The leafy campus of the International Institute of Information Technology (IIIT), tucked away on the outskirts of Hyderabad, is deceptive. Students mill around carrying computer science literature and backpacks and faculty members walk towards classrooms. Suddenly, a self-driving robot rounds the corner and trundles towards the robotics department. Sensors on the front, its ‘eyes’, scan the road ahead for obstacles while a mounted laptop, its ‘brain’, contains code that guides it.
The self-driving bot, nicknamed ‘Huskie’, is just one of several innovative tech experiments being carried out here. The institute was set up 19 years ago and was the first IIIT. The model was later followed by Ministry of Human Resources Development to promote IT education in the country.
The IIIT-H is an important centre for the innovation of new technologies like artificial intelligence, robotics, machine translation in Indian languages, and algorithms. In fact, IIIT has two incubators on campus where start-ups are developing technologies which may put Indian IT ahead of the curve and create jobs.
The start-up scene is still nascent in India. However, Hyderabad has one of the best ecosystems for start-ups in the country. The city of Nizams boasts of at least 14 business incubators, which handhold and mentor early stage start-ups till their business model becomes self-sustaining and revenue generating.
The Centre for Innovation and Entrepreneurship (CIE) is IIIT’s incubator which is trying to mentor ‘deep tech’ start-ups in the domains of computer vision, natural languages/speech recognition, artificial intelligence, virtual reality and gaming. Apart from this, the T-Hub, a business incubator promoted by the Telangana government, is also located on campus. Together, the two incubators host around 200 start-ups.
Indian IT’s traditional model of body shopping and price arbitrage is under pressure like never before. New technologies, like the ones underlined above, are disrupting the business model. IT firms are cutting costs in order to stay competitive, resulting in firings.

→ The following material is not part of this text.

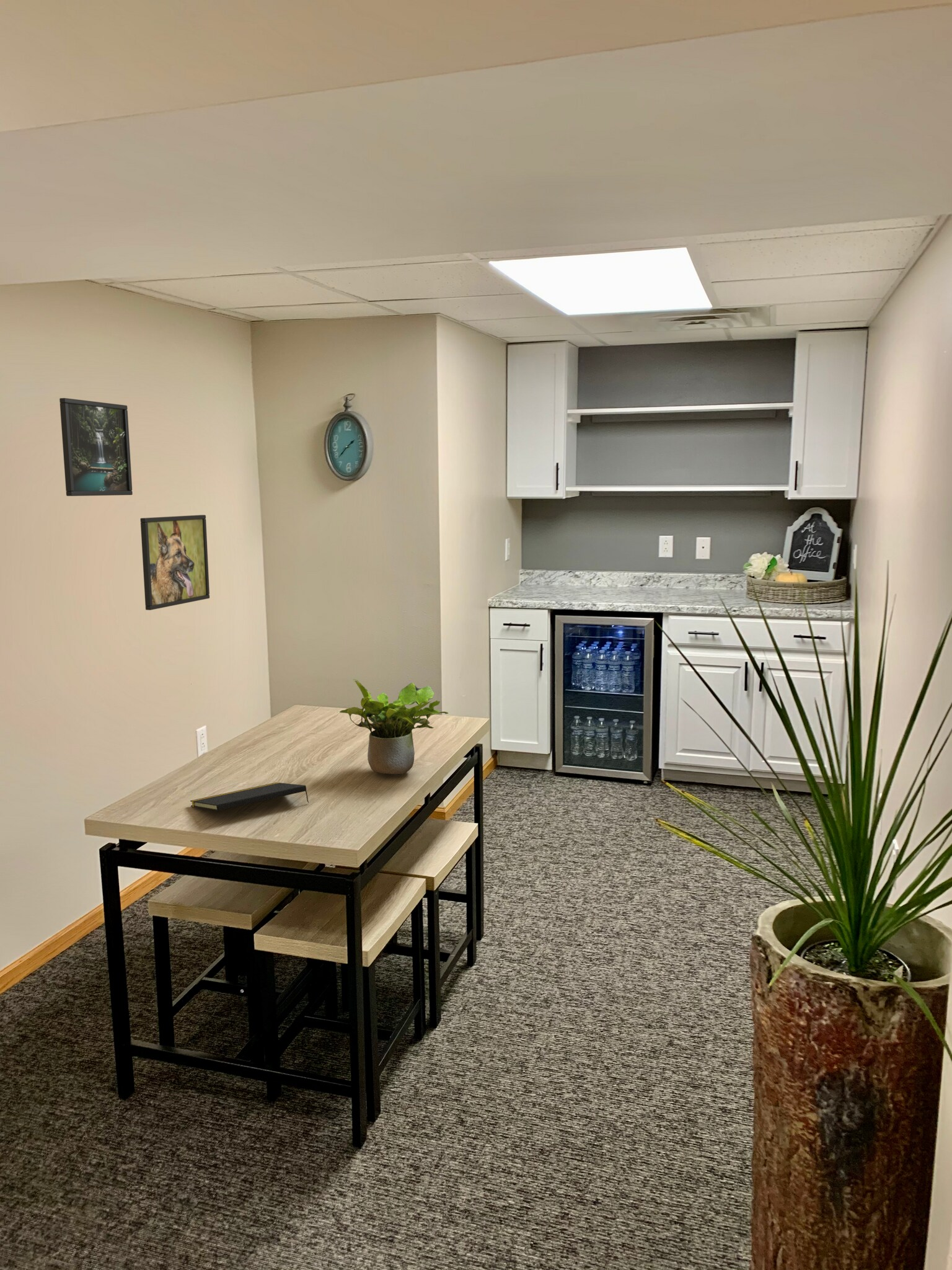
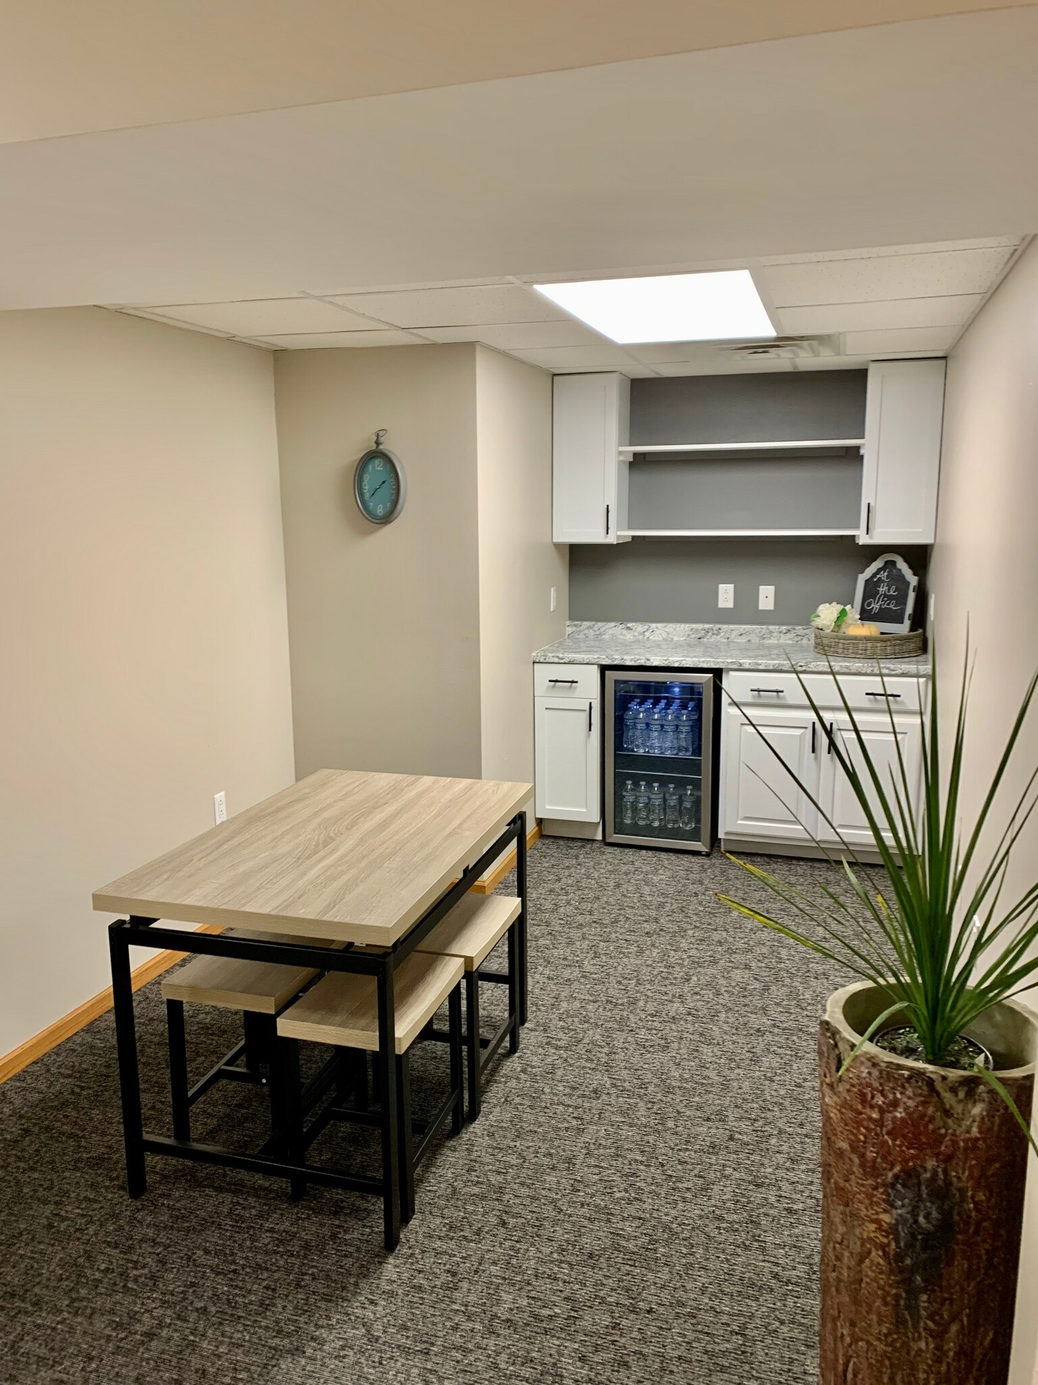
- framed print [59,397,133,497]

However, start-ups are the flip side of this story. If layoffs and firings are the unfortunate aspect of a cutthroat business environment, start-ups represent a business opportunity to create new technology. The start-up scene is still nascent in India. Ramesh Loganathan, with 2 decades of experience in the IT industry and who now is a professor at IIIT-H mentoring start-ups, estimates that the city has around 1000-1500 start-ups employing about 30,000 to 40,000 people. The Indian IT industry by contrast employs around 40 lakh people.

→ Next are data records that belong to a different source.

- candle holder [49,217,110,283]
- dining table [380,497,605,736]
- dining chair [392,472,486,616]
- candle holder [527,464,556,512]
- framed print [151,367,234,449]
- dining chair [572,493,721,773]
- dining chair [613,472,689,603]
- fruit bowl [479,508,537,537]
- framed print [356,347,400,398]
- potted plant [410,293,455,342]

“Our education system kills innovation and creativity, graduates just want to get into a regular job with a big IT firm and be content,” Loganathan told News18. “Start-ups, on the other hand, are an opportunity for Indian IT to leapfrog the technology curve and create jobs and employment.”

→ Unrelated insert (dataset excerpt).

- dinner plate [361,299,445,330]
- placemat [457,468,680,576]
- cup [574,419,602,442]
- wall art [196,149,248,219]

Other incubators in the city include Srujana, the L.V. Prasad Eye Institute’s research centre, which focuses on tech innovations in the ophthalmology space; a Life Sciences incubator being funded by some of the top companies working in that space; a general incubator, health incubator and an electronics incubator at the Indian Institute of Technology-Hyderabad campus.
Rahul Bhatial, a student at IIT, is the co-founder of Dreamview, a start-up which is being incubated at IIIT’s CIE. Rahul and Rajat, the other co-founder, are developing a high-end VR camera, which can be used on drones and for border security. The start-up is not revenue generating at present, but the founders hope to raise a million dollars by the end of the year. The clients they are talking to include an Israeli drone company.
Or take Flatpebble, a start-up founded by 38-year old Venkatesan Seshadri and friends. Venky, as he is called, worked for Microsoft and Infosys for more than a decade before the start-up bug bit him. “Microsoft was paying us a lot of money and we were getting comfortable. By the age of 40 you lose all your drive. The option was either move to the US and stick to a corporate routine or take a chance in India,” Venky told News18.
Flatpebble provides professional wedding photography and allied services. The product is a mobile app that acts as an aggregator. Around 4000 photographers are already registered on what Venky calls the ‘Uber of wedding photography’. The start-up has already generated half a million dollars (Rs 3.2 crore) worth of transactions and employs 20 people.
P.J. Narayanan, the director of IIIT-H, has a vision about the role of start-ups and technology. “Technology should be used to serve the bottom of the pyramid,” he said. Although he felt that higher end jobs were opening up and Indian start-ups were well positioned to exploit the opportunity, a lot could be done to develop technology to serve Indian needs.
For instance, machine translation in Indian languages is an area where technology could fill a vast gap. “If you speak English there are enough tools out there, but the technology to translate to and from Indian languages is still lacking. A person who only speaks Tamil or Telugu or any other Indian language could be served by start-ups that build technology to serve their needs and imagine what an opportunity that would be,” Narayanan said.
Narayanan cited an example where the Telangana government asked a start-up to create an app that warned people to stay indoors just before a heat wave.